I am the bolder in commending this Northern Song, because I have faithfully kept to the Sentiments, without adding or diminishing; and pretend to no greater Praise from my Translation, than they who smooth and clean the Furs of that Country which have suffered by Carriage. The Numbers in the Original are as loose and unequal, as those in which the British Ladies sport their Pindaricks; and perhaps the fairest of them might not think it a disagreeable Present from a Lover: But I have ventured to bind it in stricter Measures, as being more proper for our Tongue, tho perhaps wilder Graces may better suit the Genius of the Laponian Language.

It will be necessary to imagine, that the Author of this Song, not having the Liberty of visiting his Mistress at her Father’s House, was in hopes of spying her at a Distance in the Fields.
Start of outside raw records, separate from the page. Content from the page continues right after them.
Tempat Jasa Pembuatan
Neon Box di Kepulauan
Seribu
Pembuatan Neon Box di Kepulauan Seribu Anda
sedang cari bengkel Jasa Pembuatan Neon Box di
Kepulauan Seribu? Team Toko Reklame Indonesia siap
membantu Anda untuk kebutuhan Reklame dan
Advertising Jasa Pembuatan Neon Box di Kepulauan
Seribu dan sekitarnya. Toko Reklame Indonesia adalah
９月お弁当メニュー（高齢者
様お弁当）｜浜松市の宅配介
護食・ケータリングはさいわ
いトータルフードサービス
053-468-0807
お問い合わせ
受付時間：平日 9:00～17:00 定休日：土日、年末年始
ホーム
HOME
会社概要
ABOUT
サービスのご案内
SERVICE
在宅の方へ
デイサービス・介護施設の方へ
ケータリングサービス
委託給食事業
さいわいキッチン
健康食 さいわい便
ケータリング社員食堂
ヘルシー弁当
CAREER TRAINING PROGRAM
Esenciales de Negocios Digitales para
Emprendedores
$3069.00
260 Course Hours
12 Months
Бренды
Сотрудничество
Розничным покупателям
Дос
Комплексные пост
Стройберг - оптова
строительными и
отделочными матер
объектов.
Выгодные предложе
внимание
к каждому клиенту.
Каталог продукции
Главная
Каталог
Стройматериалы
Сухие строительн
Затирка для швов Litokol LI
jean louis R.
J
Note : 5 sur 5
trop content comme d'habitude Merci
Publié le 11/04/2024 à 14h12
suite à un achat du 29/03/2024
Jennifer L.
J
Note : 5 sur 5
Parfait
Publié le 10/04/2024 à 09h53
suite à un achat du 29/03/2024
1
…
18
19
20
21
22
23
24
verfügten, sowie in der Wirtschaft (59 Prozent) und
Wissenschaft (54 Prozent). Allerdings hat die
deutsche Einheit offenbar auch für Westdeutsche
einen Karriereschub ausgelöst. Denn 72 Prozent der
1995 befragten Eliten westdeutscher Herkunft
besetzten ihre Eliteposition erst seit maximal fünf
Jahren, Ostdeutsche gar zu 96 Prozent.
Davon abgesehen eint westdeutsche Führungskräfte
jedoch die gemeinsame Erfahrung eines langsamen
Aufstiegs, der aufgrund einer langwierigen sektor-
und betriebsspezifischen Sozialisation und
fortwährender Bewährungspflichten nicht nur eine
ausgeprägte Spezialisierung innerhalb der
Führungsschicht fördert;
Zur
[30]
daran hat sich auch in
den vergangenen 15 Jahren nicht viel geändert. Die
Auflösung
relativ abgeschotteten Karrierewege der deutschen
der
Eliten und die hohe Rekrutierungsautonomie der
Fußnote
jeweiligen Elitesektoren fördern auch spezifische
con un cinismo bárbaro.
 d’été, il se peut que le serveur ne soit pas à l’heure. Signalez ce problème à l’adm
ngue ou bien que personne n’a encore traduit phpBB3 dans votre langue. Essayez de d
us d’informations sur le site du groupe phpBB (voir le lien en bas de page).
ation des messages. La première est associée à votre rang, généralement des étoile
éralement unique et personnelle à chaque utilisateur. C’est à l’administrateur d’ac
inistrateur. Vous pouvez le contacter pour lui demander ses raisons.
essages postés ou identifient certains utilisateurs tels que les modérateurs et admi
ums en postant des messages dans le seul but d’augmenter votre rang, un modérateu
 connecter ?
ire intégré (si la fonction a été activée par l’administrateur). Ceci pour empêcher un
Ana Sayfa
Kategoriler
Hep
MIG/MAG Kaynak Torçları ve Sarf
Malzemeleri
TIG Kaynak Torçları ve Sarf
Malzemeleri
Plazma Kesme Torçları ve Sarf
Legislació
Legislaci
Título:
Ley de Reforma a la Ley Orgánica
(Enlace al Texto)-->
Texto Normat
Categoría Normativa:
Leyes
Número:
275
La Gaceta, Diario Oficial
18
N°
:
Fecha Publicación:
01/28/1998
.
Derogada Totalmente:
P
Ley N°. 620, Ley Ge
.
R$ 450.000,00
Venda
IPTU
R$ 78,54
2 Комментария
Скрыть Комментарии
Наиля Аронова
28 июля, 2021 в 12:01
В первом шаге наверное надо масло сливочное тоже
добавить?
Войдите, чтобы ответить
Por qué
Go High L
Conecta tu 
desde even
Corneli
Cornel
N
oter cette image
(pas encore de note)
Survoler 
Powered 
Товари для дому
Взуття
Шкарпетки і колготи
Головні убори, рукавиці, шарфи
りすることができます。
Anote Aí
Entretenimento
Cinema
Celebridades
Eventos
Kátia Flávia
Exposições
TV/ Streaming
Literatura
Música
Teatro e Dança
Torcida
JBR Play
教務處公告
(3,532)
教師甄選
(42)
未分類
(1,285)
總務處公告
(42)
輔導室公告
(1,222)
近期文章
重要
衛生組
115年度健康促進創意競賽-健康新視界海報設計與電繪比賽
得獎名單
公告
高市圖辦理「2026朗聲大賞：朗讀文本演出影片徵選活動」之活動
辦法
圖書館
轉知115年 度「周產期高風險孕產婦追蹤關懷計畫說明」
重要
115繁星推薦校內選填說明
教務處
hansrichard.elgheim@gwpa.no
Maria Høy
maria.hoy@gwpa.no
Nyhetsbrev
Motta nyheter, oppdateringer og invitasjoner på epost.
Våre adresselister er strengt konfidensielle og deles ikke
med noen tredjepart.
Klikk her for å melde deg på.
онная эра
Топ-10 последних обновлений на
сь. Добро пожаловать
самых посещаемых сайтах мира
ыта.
Thou rising Sun, whose gladsome Ray
Invites my Fair to Rural Play,
Dispel the Mist, and clear the Skies,
And bring my Orra to my Eyes.

Oh! were I sure my Dear to view,
I’d climb that Pine-Trees topmost Bough,
Aloft in Air that quivering plays,
And round and round for ever gaze.

My Orra Moor, where art thou laid?
What Wood conceals my sleeping Maid?
Fast by the Roots enrag’d I’ll tear
The Trees that hide my promised Fair.